### PROBLEM STATEMENT
In the entries below, find each line with the word "jump" and return it.

### EXERCISE DATA
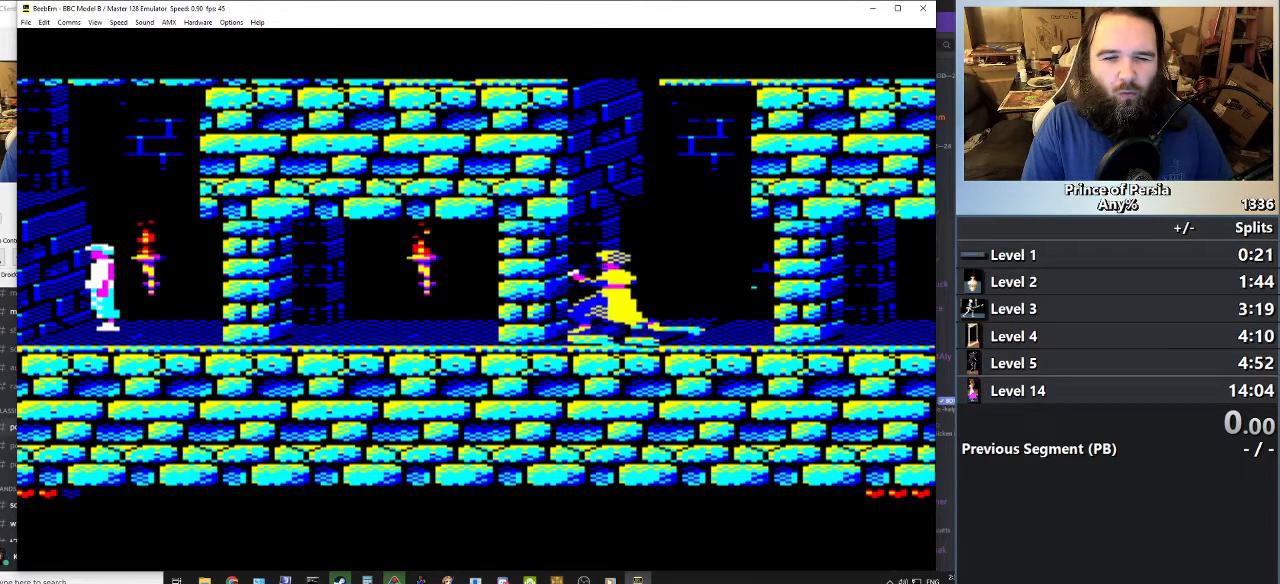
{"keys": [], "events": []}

==

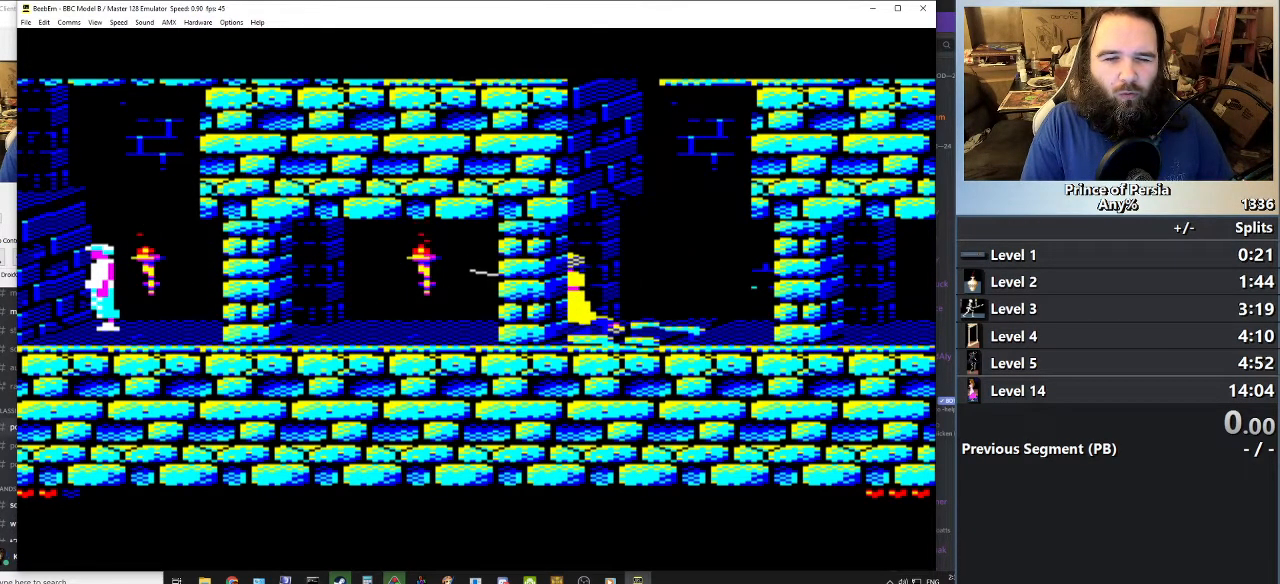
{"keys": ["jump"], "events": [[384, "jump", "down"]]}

--

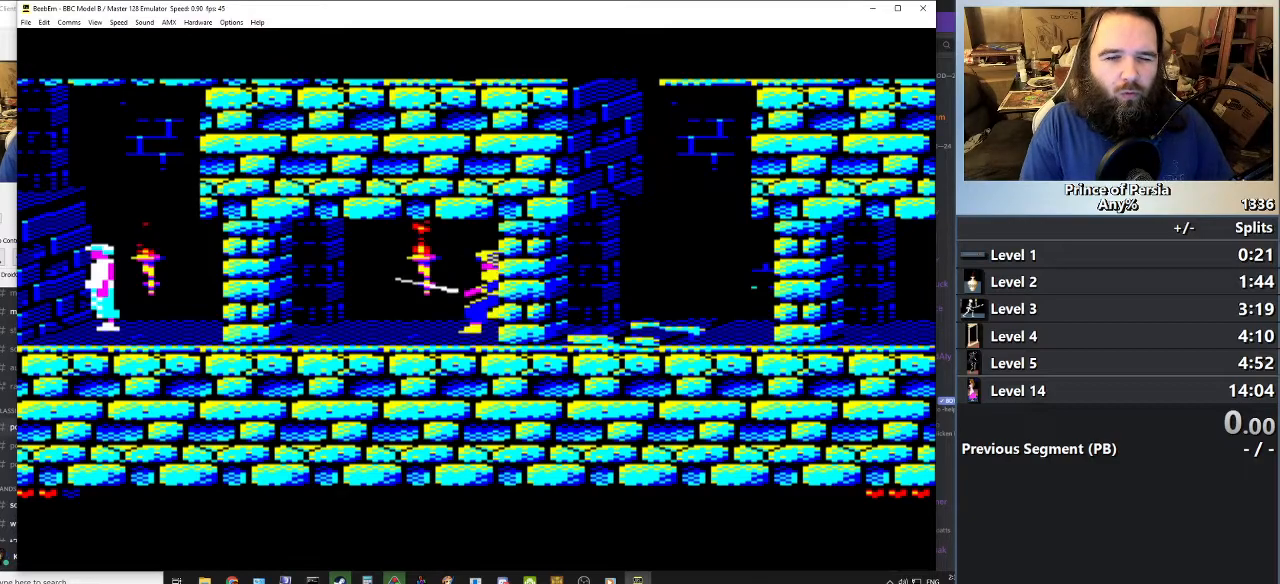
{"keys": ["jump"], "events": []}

### ANSWER TO THIS PROBLEM
{"keys": ["jump"], "events": [[384, "jump", "down"]]}
{"keys": ["jump"], "events": []}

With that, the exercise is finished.